50

Slightly tearing my hair out with this one... I am trying to run a Docker image on Fargate in a VPC in a Public subnet. When I run this as a Task I get:

ResourceInitializationError: unable to pull secrets or registry auth: pull
command failed: : signal: killed

If I run the Task in a Private subnet, through a NAT, it works. It also works if I run it in a Public subnet of the default VPC.

I have checked through the advice here:

Aws ecs fargate ResourceInitializationError: unable to pull secrets or registry auth

In particular, I have security groups set up to allow all traffic. Also Network ACL set up to allow all traffic. I have even been quite liberal with the IAM permissions, in order to try and eliminate that as a possibility:

The task execution role has:

   {
        "Action": [
            "kms:*",
            "secretsmanager:*",
            "ssm:*",
            "s3:*",
            "ecr:*",
            "ecs:*",
            "ec2:*"
        ],
        "Resource": "*",
        "Effect": "Allow"
    }

With trust relationship to allow ecs-tasks to assume this role:

{
  "Version": "2012-10-17",
  "Statement": [
    {
      "Effect": "Allow",
      "Principal": {
        "Service": "ecs-tasks.amazonaws.com"
      },
      "Action": "sts:AssumeRole"
    }
  ]
}

The security group is:

sg-093e79ca793d923ab All traffic All traffic All 0.0.0.0/0

And the Network ACL is:

Inbound
Rule number Type Protocol Port range Source Allow/Deny
100 All traffic All All 0.0.0.0/0    Allow
*   All traffic All All 0.0.0.0/0    Deny

Outbound
Rule number Type Protocol Port range Destination Allow/Deny
100 All traffic All All 0.0.0.0/0    Allow
*   All traffic All All 0.0.0.0/0    Deny

I set up flow logs on the subnet, and I can see that traffic is Accept Ok in both directions.

I do not have any Interface Endpoints set up to reach AWS services without going through the Internet Gateway.

I also have Public IP address assigned to the Fargate instance upon creation.

This should work, since the Public subnet should have access to all needed services through the Internet Gateway.

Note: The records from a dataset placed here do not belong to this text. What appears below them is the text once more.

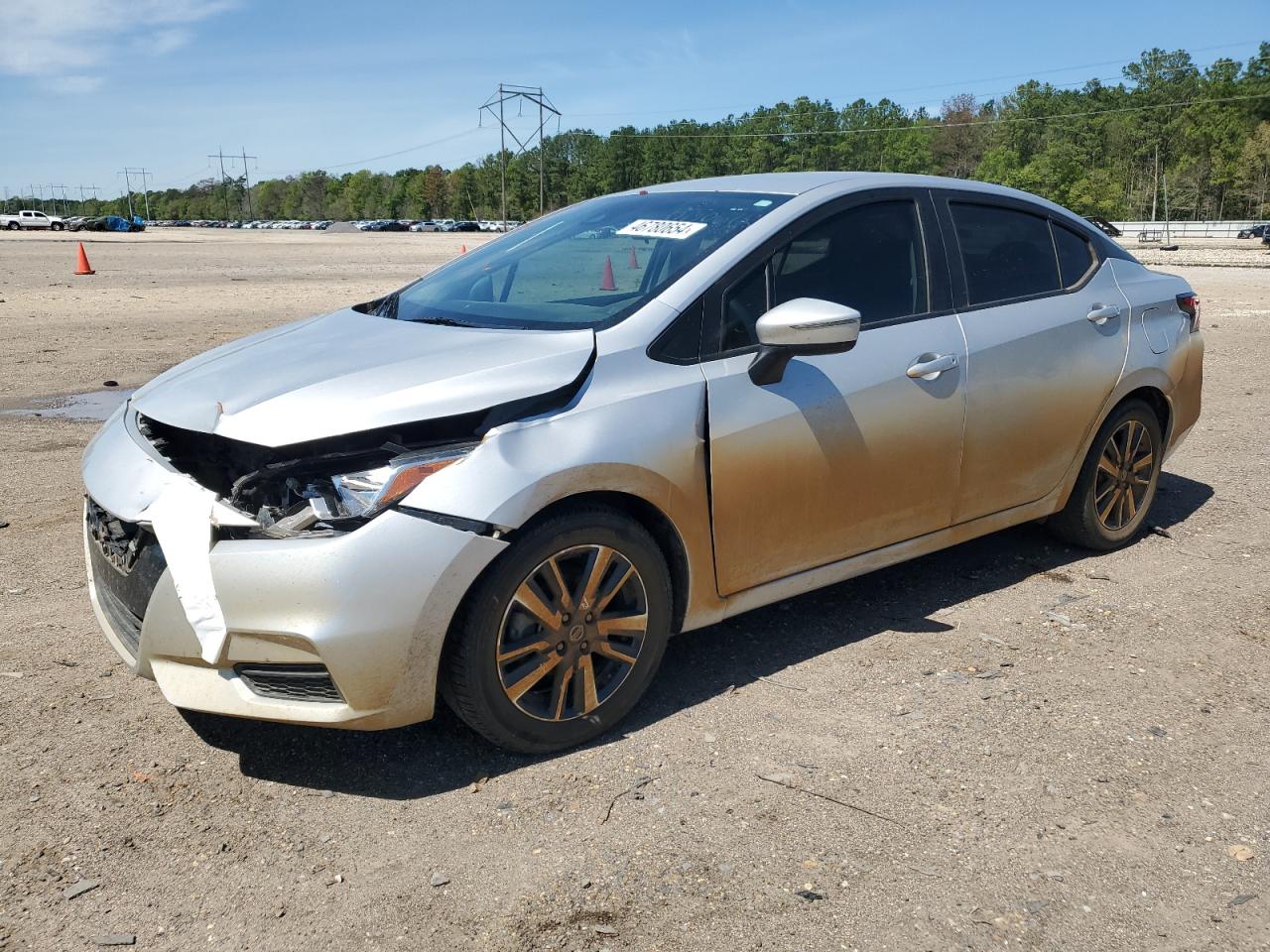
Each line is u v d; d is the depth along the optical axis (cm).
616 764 308
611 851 267
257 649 276
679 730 328
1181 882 256
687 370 326
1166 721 333
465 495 279
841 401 355
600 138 16825
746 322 342
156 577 287
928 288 393
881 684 357
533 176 16912
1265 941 236
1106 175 12725
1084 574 462
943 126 15375
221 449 317
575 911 245
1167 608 424
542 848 269
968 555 486
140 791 294
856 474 364
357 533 271
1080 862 263
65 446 689
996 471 413
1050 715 337
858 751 315
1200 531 520
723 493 331
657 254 358
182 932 239
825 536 363
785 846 269
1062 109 15412
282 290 1978
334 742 321
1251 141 12662
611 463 302
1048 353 421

It also works in the default VPC or a Private subnet.

Can anyone suggest what else I should check to debug this?

user2800708
  • 1,890
  • 2
  • 18
  • 31

8 Answers8

49

One of the potential problems for ResourceInitializationError: unable to pull secrets or registry auth: pull command failed: : signal: killed is disabled Auto-assign public IP. After I enabled it (recreating service from scratch), the task run properly without issues.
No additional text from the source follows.